Many of the featured performers are satirized as characters on the popular web parody Got 2B Real.

On season 3 of RuPaul's Drag Race All Stars, the second challenge of the season was a Divas parody. Aja portrayed Amy Winehouse, BeBe Zahara Benet was Diana Ross, BenDeLaCreme was Julie Andrews, Chi Chi DeVayne was Patti LaBelle, Kennedy Davenport played as Janet Jackson, Milk acted as Celine Dion, Shangela was Mariah Carey, Thorgy Thor impersonated Stevie Nicks and Trixie Mattel played as Dolly Parton. Shangela and BenDeLaCreme won the challenge.

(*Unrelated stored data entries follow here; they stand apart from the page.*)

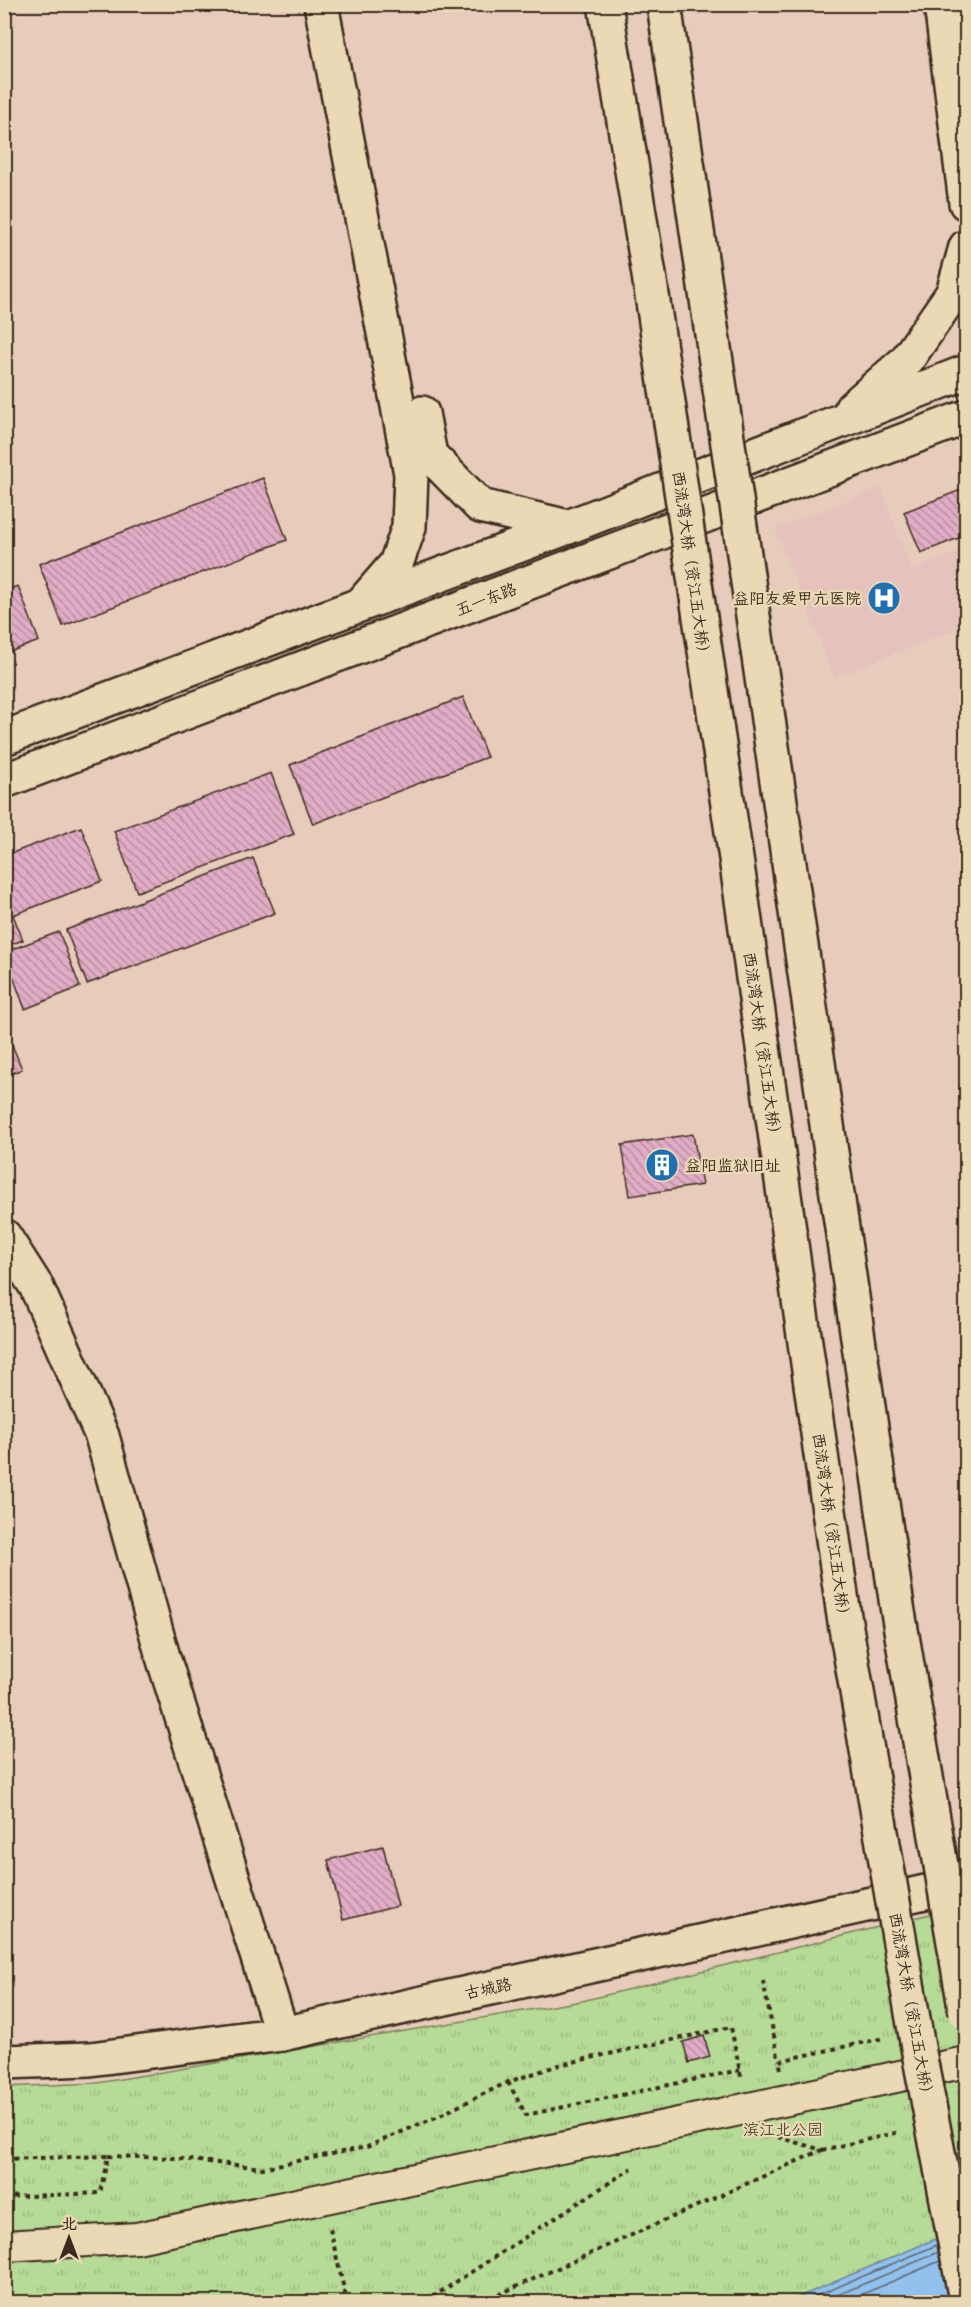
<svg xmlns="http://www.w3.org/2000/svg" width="971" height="2307" font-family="'Patrick Hand','LXGW WenKai TC',sans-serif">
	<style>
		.built { fill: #e6c2be }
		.grass { fill: url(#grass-tufts); stroke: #78825a; stroke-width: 1.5 }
		.water { fill: #91c1ec; stroke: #6f859a; stroke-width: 1.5 }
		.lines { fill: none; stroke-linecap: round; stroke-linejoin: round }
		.shore { stroke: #5d6670; stroke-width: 1.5 }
		.building { fill: url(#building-back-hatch); stroke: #3b2a1e; stroke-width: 1.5 }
		.pedestrian-casing { stroke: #3b2a1e; stroke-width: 34 }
		.minor-casing { stroke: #3b2a1e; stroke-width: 38 }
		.tertiary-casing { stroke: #3b2a1e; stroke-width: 38 }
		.secondary-casing { stroke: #3b2a1e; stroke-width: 38 }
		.path { stroke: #3b2a1e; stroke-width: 4; stroke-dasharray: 4.5 4.5; stroke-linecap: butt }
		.pedestrian { stroke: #ebd9b6; stroke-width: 30 }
		.minor { stroke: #ebd9b6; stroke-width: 33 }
		.tertiary { stroke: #ebd9b6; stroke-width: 33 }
		.secondary { stroke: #ebd9b6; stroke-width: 33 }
		.secondary-bridge-casing { stroke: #3b2a1e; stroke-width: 38; stroke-linecap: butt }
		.secondary-bridge { stroke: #ebd9b6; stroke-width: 33 }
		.labels { text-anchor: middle; stroke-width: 4.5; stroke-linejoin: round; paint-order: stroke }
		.street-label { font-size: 16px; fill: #3b2a1e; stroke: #ebd9b6 }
		.poi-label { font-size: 16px; fill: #3b2a1e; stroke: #ebd9b6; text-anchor: end }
		.park-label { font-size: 16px; fill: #4d4530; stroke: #ebd9b6 }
	</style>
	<defs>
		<pattern id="grass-tufts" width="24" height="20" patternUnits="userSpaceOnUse" patternTransform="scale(1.5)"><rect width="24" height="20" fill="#b6db96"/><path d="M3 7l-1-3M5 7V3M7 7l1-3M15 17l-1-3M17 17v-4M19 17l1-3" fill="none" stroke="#9dbc81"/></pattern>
		<pattern id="building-back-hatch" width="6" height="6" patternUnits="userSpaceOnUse" patternTransform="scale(1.5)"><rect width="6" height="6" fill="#e1acc6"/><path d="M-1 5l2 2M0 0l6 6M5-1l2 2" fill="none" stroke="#b88ca0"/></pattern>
	</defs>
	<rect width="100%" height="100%" fill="#e8ccbb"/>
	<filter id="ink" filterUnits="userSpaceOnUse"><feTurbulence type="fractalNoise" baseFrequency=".0167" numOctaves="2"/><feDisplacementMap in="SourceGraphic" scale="12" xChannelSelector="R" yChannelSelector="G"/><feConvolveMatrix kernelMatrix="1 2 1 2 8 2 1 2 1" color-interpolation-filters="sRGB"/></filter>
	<g filter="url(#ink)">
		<polygon class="built" points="881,487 911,570 966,549 966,625 834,678 775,529"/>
		<polygon class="grass" points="966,1905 966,2243 838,2302 5,2302 4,2087 97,2083 582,2001"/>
		<polygon class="water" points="966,2226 966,2302 787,2302"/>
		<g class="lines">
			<g class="shore">
				<polyline points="802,2302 937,2245"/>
				<polyline points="821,2302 939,2252"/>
				<polyline points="844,2302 940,2261"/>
			</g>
		</g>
		<g class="building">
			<polygon points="263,478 287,540 63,626 39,564"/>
			<polygon points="966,488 966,535 921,553 904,512"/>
			<polygon points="18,586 39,641 4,654 4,591"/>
			<polygon points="463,697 487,757 313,824 290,765"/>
			<polygon points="271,773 294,834 137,892 114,831"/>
			<polygon points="81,827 102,881 13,915 23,940 4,947 4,856"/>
			<polygon points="253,858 275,913 87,984 66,930"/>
			<polygon points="59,932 80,987 25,1009 4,952"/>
			<polygon points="4,1025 22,1069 4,1077"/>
			<polygon points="693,1134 702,1185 630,1196 622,1145"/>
			<polygon points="383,1846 398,1906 343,1920 328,1860"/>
			<polygon points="704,2036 710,2057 689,2063 683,2042"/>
		</g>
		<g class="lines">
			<defs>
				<polyline id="pedestrian" points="4,2246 137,2238 966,2062"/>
				<polyline id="minor" points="4,1236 36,1286 102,1436 163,1657 282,2034"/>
				<polyline id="tertiary" points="4,2062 90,2059 282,2034 966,1883"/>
				<g id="secondary">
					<polyline points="321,4 411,474 409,527 396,564 364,601"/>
					<polyline points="941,4 966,203"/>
					<polyline points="852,408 906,361 953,293 966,247"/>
					<polyline points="422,413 430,455 480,506 568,527"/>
					<polyline points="4,738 568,527 966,372"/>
					<polyline points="4,781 966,417"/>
				</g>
			</defs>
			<use href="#pedestrian" class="pedestrian-casing"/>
			<use href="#minor" class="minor-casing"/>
			<use href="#tertiary" class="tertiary-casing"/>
			<use href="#secondary" class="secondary-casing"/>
			<g class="path">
				<polyline points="763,1981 779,2061"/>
				<polyline points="781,2069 779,2061 884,2038"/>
				<polyline points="508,2082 526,2115 740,2070"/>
				<polyline points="822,2150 900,2132"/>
				<polyline points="108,2156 174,2158 262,2168 367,2147 436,2117 508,2082 559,2065 731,2027 741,2077"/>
				<polyline points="4,2159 108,2156 100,2193 4,2197"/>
				<polyline points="330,2229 347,2302"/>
				<polyline points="425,2302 632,2168"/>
				<polyline points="482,2302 822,2150 778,2137"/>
			</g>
			<use href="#pedestrian" class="pedestrian"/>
			<use href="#minor" class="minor"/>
			<use href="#tertiary" class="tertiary"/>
			<use href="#secondary" class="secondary"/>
			<defs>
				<g id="secondary-bridge">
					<polyline points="605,4 649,275 738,872 844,1616 917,2042 966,2300"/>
					<polyline points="664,4 897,1606 966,2013"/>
				</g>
			</defs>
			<use href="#secondary-bridge" class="secondary-bridge-casing"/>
			<use href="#secondary-bridge" class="secondary-bridge"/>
		</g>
	</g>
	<defs>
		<symbol id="hospital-disc" viewBox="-11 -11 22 22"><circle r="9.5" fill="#1f6fb2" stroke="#ebd9b6"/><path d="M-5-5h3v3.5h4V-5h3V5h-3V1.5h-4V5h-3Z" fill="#fff"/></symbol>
		<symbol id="building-disc" viewBox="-11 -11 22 22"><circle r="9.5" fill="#1f6fb2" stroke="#ebd9b6"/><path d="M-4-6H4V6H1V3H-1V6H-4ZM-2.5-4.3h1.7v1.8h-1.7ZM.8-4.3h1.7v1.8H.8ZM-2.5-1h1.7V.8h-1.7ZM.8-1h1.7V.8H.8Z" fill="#fff"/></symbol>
	</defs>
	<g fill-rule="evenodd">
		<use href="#hospital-disc" x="865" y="579" width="38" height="38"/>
		<use href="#building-disc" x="643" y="1146" width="38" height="38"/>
	</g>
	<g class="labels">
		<g class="street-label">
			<text transform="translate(692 566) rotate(82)" y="6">西流湾大桥（资江五大桥）</text>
			<text transform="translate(486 599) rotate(-21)" y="6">五一东路</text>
			<text transform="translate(763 1047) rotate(82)" y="6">西流湾大桥（资江五大桥）</text>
			<text transform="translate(832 1528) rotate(82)" y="6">西流湾大桥（资江五大桥）</text>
			<text transform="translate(488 1988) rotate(-12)" y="6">古城路</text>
			<text transform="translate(912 2007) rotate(80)" y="6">西流湾大桥（资江五大桥）</text>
		</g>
		<g class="poi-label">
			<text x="861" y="604">益阳友爱甲亢医院</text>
			<text x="685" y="1171" text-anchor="start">益阳监狱旧址</text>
		</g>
		<g class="park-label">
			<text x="783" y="2135">滨江北公园</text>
		</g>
	</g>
	<rect width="971" height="2307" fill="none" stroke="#ebd9b6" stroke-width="24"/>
	<rect x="12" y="12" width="947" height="2283" fill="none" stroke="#3b2a1e" stroke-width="2" filter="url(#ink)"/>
	<g transform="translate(69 2238)" stroke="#ebd9b6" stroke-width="4.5" paint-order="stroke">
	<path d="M0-4.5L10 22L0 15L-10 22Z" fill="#3b2a1e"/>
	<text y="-9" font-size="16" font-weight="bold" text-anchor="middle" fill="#3b2a1e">北</text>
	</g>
</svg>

Other networks attempted to replicate the success of the Divas concerts with varying degrees of success. The year after the original Divas, BET premiered Girls Nite Out, hosted by Rachel and Joe Clair. The featured performers were Arista labelmates Deborah Cox, Faith Evans, Andrea Martin, Monica, and Shanice. Lifetime hosted Women Rock! Girls & Guitars annually from 2000 to 2004, eventually shortened to simply Women Rock! and raising awareness for their campaign "Our Lifetime Commitment: Stop Breast Cancer for Life." Performers over the years included Anastacia, Blondie, Kelly Clarkson, Destiny's Child, En Vogue, Melissa Etheridge, Cyndi Lauper, and Lee Ann Womack.

In 2022, Meghan, Duchess of Sussex had Carey as a guest on the second episode of her podcast Archetypes, mentioning in her interview how influential the original concert was on her and her high school classmates.